Below are some records; write them all out again exactly.

(Listed records Opens)

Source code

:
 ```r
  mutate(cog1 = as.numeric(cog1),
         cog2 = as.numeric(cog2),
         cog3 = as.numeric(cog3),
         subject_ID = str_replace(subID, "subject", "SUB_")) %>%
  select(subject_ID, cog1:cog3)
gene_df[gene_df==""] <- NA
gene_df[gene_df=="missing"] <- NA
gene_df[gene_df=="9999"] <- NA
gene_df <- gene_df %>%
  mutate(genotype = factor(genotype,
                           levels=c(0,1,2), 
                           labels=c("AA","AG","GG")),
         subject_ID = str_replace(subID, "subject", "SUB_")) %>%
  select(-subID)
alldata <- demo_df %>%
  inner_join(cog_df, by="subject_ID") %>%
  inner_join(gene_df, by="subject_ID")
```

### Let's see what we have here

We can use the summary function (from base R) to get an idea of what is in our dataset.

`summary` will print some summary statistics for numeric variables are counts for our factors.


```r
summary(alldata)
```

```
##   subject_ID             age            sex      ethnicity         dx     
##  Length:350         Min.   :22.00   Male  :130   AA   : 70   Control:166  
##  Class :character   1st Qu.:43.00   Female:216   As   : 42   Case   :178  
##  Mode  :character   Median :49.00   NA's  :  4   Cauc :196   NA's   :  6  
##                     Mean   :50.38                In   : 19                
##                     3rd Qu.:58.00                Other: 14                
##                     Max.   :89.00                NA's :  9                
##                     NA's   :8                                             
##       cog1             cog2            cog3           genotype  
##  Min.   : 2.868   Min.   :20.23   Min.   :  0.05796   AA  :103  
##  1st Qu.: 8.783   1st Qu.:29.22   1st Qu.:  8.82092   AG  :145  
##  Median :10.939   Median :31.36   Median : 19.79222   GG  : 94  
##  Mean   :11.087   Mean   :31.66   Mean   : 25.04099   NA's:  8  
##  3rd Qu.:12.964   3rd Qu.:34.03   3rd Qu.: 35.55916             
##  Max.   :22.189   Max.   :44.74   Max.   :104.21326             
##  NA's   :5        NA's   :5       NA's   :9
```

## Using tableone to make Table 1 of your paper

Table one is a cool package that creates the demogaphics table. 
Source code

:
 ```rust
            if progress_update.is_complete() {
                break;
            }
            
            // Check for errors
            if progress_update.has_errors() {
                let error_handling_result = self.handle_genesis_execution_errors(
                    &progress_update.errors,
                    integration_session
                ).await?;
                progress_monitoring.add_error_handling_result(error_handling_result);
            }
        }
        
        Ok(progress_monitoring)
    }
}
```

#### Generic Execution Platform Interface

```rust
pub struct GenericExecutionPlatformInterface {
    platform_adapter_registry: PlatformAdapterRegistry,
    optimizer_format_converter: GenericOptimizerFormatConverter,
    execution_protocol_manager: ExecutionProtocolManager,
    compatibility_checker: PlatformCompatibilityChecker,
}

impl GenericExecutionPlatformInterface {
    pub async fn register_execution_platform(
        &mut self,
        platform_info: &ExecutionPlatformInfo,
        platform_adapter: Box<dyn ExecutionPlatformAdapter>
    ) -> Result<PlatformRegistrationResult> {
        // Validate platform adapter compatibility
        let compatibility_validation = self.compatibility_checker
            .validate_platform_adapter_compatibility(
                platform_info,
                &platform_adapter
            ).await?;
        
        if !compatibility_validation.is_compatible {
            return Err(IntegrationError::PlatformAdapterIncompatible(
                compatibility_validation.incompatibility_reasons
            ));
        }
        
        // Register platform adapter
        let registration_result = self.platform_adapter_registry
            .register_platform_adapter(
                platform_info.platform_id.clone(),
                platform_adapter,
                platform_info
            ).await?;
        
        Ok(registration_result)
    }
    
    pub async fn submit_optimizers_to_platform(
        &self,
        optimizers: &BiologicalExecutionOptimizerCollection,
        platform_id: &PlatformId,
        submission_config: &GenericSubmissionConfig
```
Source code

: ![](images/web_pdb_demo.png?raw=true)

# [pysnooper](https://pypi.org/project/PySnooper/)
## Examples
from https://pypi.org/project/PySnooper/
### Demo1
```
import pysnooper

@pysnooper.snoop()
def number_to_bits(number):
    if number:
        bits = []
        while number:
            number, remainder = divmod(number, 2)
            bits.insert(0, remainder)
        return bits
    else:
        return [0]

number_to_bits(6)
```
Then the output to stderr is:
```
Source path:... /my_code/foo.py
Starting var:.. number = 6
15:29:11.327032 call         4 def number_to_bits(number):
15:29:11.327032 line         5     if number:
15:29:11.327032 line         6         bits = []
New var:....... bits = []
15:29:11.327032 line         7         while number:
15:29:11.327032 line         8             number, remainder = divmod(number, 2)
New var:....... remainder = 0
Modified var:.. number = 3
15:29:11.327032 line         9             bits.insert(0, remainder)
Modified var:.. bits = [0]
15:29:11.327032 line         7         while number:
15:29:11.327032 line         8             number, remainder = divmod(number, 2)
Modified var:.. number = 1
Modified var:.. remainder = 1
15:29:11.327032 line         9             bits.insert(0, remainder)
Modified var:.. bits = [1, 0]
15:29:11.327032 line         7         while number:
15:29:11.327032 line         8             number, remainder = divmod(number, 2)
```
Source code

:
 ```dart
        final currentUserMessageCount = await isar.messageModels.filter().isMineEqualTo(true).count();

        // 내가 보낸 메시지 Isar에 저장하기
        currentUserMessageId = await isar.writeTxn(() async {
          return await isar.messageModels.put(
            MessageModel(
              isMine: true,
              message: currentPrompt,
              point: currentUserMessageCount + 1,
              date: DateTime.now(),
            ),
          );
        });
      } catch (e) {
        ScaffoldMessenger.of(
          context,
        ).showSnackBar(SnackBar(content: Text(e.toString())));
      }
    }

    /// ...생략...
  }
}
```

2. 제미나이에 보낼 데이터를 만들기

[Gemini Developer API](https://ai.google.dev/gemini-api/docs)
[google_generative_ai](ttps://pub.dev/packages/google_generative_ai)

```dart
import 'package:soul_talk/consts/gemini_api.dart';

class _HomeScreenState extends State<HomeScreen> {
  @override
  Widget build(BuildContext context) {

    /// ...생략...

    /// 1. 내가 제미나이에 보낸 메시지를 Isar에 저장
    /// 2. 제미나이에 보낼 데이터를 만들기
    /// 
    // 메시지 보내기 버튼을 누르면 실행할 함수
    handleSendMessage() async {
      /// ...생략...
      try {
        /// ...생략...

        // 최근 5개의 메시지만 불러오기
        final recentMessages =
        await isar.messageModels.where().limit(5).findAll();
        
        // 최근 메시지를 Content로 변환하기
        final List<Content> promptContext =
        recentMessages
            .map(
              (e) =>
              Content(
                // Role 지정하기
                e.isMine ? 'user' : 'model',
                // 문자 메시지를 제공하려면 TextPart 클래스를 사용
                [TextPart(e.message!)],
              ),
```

(Listed records Closes)

**Answer to this problem:**
Source code

:
 ```r
  mutate(cog1 = as.numeric(cog1),
         cog2 = as.numeric(cog2),
         cog3 = as.numeric(cog3),
         subject_ID = str_replace(subID, "subject", "SUB_")) %>%
  select(subject_ID, cog1:cog3)
gene_df[gene_df==""] <- NA
gene_df[gene_df=="missing"] <- NA
gene_df[gene_df=="9999"] <- NA
gene_df <- gene_df %>%
  mutate(genotype = factor(genotype,
                           levels=c(0,1,2), 
                           labels=c("AA","AG","GG")),
         subject_ID = str_replace(subID, "subject", "SUB_")) %>%
  select(-subID)
alldata <- demo_df %>%
  inner_join(cog_df, by="subject_ID") %>%
  inner_join(gene_df, by="subject_ID")
```

### Let's see what we have here

We can use the summary function (from base R) to get an idea of what is in our dataset.

`summary` will print some summary statistics for numeric variables are counts for our factors.


```r
summary(alldata)
```

```
##   subject_ID             age            sex      ethnicity         dx     
##  Length:350         Min.   :22.00   Male  :130   AA   : 70   Control:166  
##  Class :character   1st Qu.:43.00   Female:216   As   : 42   Case   :178  
##  Mode  :character   Median :49.00   NA's  :  4   Cauc :196   NA's   :  6  
##                     Mean   :50.38                In   : 19                
##                     3rd Qu.:58.00                Other: 14                
##                     Max.   :89.00                NA's :  9                
##                     NA's   :8                                             
##       cog1             cog2            cog3           genotype  
##  Min.   : 2.868   Min.   :20.23   Min.   :  0.05796   AA  :103  
##  1st Qu.: 8.783   1st Qu.:29.22   1st Qu.:  8.82092   AG  :145  
##  Median :10.939   Median :31.36   Median : 19.79222   GG  : 94  
##  Mean   :11.087   Mean   :31.66   Mean   : 25.04099   NA's:  8  
##  3rd Qu.:12.964   3rd Qu.:34.03   3rd Qu.: 35.55916             
##  Max.   :22.189   Max.   :44.74   Max.   :104.21326             
##  NA's   :5        NA's   :5       NA's   :9
```

## Using tableone to make Table 1 of your paper

Table one is a cool package that creates the demogaphics table. 
Source code

:
 ```rust
            if progress_update.is_complete() {
                break;
            }
            
            // Check for errors
            if progress_update.has_errors() {
                let error_handling_result = self.handle_genesis_execution_errors(
                    &progress_update.errors,
                    integration_session
                ).await?;
                progress_monitoring.add_error_handling_result(error_handling_result);
            }
        }
        
        Ok(progress_monitoring)
    }
}
```

#### Generic Execution Platform Interface

```rust
pub struct GenericExecutionPlatformInterface {
    platform_adapter_registry: PlatformAdapterRegistry,
    optimizer_format_converter: GenericOptimizerFormatConverter,
    execution_protocol_manager: ExecutionProtocolManager,
    compatibility_checker: PlatformCompatibilityChecker,
}

impl GenericExecutionPlatformInterface {
    pub async fn register_execution_platform(
        &mut self,
        platform_info: &ExecutionPlatformInfo,
        platform_adapter: Box<dyn ExecutionPlatformAdapter>
    ) -> Result<PlatformRegistrationResult> {
        // Validate platform adapter compatibility
        let compatibility_validation = self.compatibility_checker
            .validate_platform_adapter_compatibility(
                platform_info,
                &platform_adapter
            ).await?;
        
        if !compatibility_validation.is_compatible {
            return Err(IntegrationError::PlatformAdapterIncompatible(
                compatibility_validation.incompatibility_reasons
            ));
        }
        
        // Register platform adapter
        let registration_result = self.platform_adapter_registry
            .register_platform_adapter(
                platform_info.platform_id.clone(),
                platform_adapter,
                platform_info
            ).await?;
        
        Ok(registration_result)
    }
    
    pub async fn submit_optimizers_to_platform(
        &self,
        optimizers: &BiologicalExecutionOptimizerCollection,
        platform_id: &PlatformId,
        submission_config: &GenericSubmissionConfig
```
Source code

: ![](images/web_pdb_demo.png?raw=true)

# [pysnooper](https://pypi.org/project/PySnooper/)
## Examples
from https://pypi.org/project/PySnooper/
### Demo1
```
import pysnooper

@pysnooper.snoop()
def number_to_bits(number):
    if number:
        bits = []
        while number:
            number, remainder = divmod(number, 2)
            bits.insert(0, remainder)
        return bits
    else:
        return [0]

number_to_bits(6)
```
Then the output to stderr is:
```
Source path:... /my_code/foo.py
Starting var:.. number = 6
15:29:11.327032 call         4 def number_to_bits(number):
15:29:11.327032 line         5     if number:
15:29:11.327032 line         6         bits = []
New var:....... bits = []
15:29:11.327032 line         7         while number:
15:29:11.327032 line         8             number, remainder = divmod(number, 2)
New var:....... remainder = 0
Modified var:.. number = 3
15:29:11.327032 line         9             bits.insert(0, remainder)
Modified var:.. bits = [0]
15:29:11.327032 line         7         while number:
15:29:11.327032 line         8             number, remainder = divmod(number, 2)
Modified var:.. number = 1
Modified var:.. remainder = 1
15:29:11.327032 line         9             bits.insert(0, remainder)
Modified var:.. bits = [1, 0]
15:29:11.327032 line         7         while number:
15:29:11.327032 line         8             number, remainder = divmod(number, 2)
```
Source code

:
 ```dart
        final currentUserMessageCount = await isar.messageModels.filter().isMineEqualTo(true).count();

        // 내가 보낸 메시지 Isar에 저장하기
        currentUserMessageId = await isar.writeTxn(() async {
          return await isar.messageModels.put(
            MessageModel(
              isMine: true,
              message: currentPrompt,
              point: currentUserMessageCount + 1,
              date: DateTime.now(),
            ),
          );
        });
      } catch (e) {
        ScaffoldMessenger.of(
          context,
        ).showSnackBar(SnackBar(content: Text(e.toString())));
      }
    }

    /// ...생략...
  }
}
```

2. 제미나이에 보낼 데이터를 만들기

[Gemini Developer API](https://ai.google.dev/gemini-api/docs)
[google_generative_ai](ttps://pub.dev/packages/google_generative_ai)

```dart
import 'package:soul_talk/consts/gemini_api.dart';

class _HomeScreenState extends State<HomeScreen> {
  @override
  Widget build(BuildContext context) {

    /// ...생략...

    /// 1. 내가 제미나이에 보낸 메시지를 Isar에 저장
    /// 2. 제미나이에 보낼 데이터를 만들기
    /// 
    // 메시지 보내기 버튼을 누르면 실행할 함수
    handleSendMessage() async {
      /// ...생략...
      try {
        /// ...생략...

        // 최근 5개의 메시지만 불러오기
        final recentMessages =
        await isar.messageModels.where().limit(5).findAll();
        
        // 최근 메시지를 Content로 변환하기
        final List<Content> promptContext =
        recentMessages
            .map(
              (e) =>
              Content(
                // Role 지정하기
                e.isMine ? 'user' : 'model',
                // 문자 메시지를 제공하려면 TextPart 클래스를 사용
                [TextPart(e.message!)],
              ),
```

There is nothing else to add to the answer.